Google is pitching its Pixel 4 phones as being able to take the kind of astrophotography images that required specialist camera kit in the past.
They are also the first handsets to use a motion-sensing radar chip that switches off some functionality when the phone is left unattended, saving battery life.
Pixel is only the ninth bestselling phone brand in the UK, despite positive reviews for its last-generation models.
Google says it is playing a long game.
“It is very early for us still,” devices and services chief Rick Osterloh told BBC News ahead of its New York launch.
“Most people in the mobile-phone space… take more than a decade to grow to any significant scale. And so, we have that long-term view.”
Pixel is popular in US
But UK sales fell post-Pixel 3 launch
One reason the Pixel 3 has been more successful in the US than elsewhere is that Huawei has been effectively excluded from the American market.
And with the Chinese company’s latest models unable to pre-install Google apps because of a trade ban, one market watcher said Pixel had a chance to make significant gains this time round.
“Operators and retailers in Europe are nervous about a return to there being just two dominant players – Samsung and Apple,” said Ben Wood, from CCS Insight.
“With Huawei effectively leaving the market, clearly there’s an opportunity for Google if it is prepared to put significant marketing support behind its devices.”
The Pixel 4 and larger Pixel 4 XL seek to build on their predecessors’ widely praised Night Sight facility, after reviews suggested it had finally been surpassed by the iPhone 11 and Huawei Mate 30’s low-light capabilities.
First, Google says, its machine-learning algorithms have been improved to deliver better “colour balance”, to ensure skies and other parts of the scenery look more natural.
This should address the fact some critics felt the old software sometimes whitened warm sources of light too aggressively.
Secondly, a new Astrophotography mode allows the phone to capture “stars, planets and even galaxies” by automatically creating a composite of 15 long-exposure images, each lasting 15 seconds in duration. The whole process can take more than four minutes to complete.
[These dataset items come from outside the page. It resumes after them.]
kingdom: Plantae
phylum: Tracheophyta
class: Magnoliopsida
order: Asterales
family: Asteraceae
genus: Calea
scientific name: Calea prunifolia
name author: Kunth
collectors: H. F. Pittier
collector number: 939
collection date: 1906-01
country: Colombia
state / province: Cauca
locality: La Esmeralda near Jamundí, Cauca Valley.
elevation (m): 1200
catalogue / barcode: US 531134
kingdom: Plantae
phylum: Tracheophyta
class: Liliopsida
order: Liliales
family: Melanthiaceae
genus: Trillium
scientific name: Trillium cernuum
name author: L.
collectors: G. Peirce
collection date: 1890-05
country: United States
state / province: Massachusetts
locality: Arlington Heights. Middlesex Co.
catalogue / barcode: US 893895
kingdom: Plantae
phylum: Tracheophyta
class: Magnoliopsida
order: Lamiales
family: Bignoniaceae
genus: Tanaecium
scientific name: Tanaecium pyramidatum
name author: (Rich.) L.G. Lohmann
Daylight shots also benefit from the introduction of a “dual exposure” feature. This allows owners to set a different exposure setting for the brightness and shadows via on-screen sliders, and preview the results in real-time.
Google says this offers benefits over the earlier HDR (high dynamic range) mode, where the effect was applied automatically and users could not see the results until after a photograph was taken. It means, for example, a user can set one exposure for the sky and another for the subjects in the foreground to compose the desired stylistic effect.
For the first time, the Pixel 4 also features two cameras on the back
The added telephoto lens should help the handset take flattering portrait shots and a better zoom effect. But it risks undermining Google’s earlier claim its machine-learning software had negated the need for added hardware.
“People are going to see the value in the numbers,” said Jonathan Bray, from the Expert Reviews website, referring to the iPhone 11 Pro and Samsung Galaxy S10’s three rear cameras.
“And how many people are actually going to use the Astrophotography thing? I’m not sure many.
“Pixel is still really a geek thing rather than mass market.”
The Pixel 4 is also noteworthy for doing away with the “notch” in the Pixel 3’s display, opting instead for a bezel that runs across the whole top of the screen.
This makes room for several new face-unlock components, which Google says brings its handsets in line with Apple’s in the security stakes.
In addition, a Soli radar chip makes its debut after five years’ development in the US company’s labs.
This is used to give the device a 180-degree sense of motion in its immediate environment, allowing it to:
- turn on the screen and other circuitry only when it detects someone nearby, and thus extend the time the phone lasts between charges
- power up the face-detection equipment when it detects a hand approaching, helping it unlock the device more quickly
- recognise gesture-based controls, allowing owners to change songs or swipe screens without touching the handset
Mr Bray suggested the features, while technically impressive, were unlikely to have mass appeal.
But Google’s hardware chief indicated they were just the start.
“We think it’s a great foundation to build more and more capabilities,” said Mr Osterloh.
“It really supports this idea of ambient computing, where the technology just sort of fades in the background and you can interact more naturally with it.”
The 5.7in handset will cost £669 and the 6.3in model will be £829 when they go on sale on October 24, representing lower price points than the Pixel 3 at launch.
Other new products unveiled by Google included:
- the Google Nest Mini, a small smart speaker with an extra chip to process more commands within the device rather than via remote computer servers, which should speed up some tasks
- revamped Pixel Buds earphones, which can connect to the new phones from a distance of up to “a football pitch” away but will not go on sale until next year
- updated “premium” Chrome OS laptops that have lower prices than the models they replace and longer battery life
The firm also announced its Stadia cloud gaming service would launch on November 19.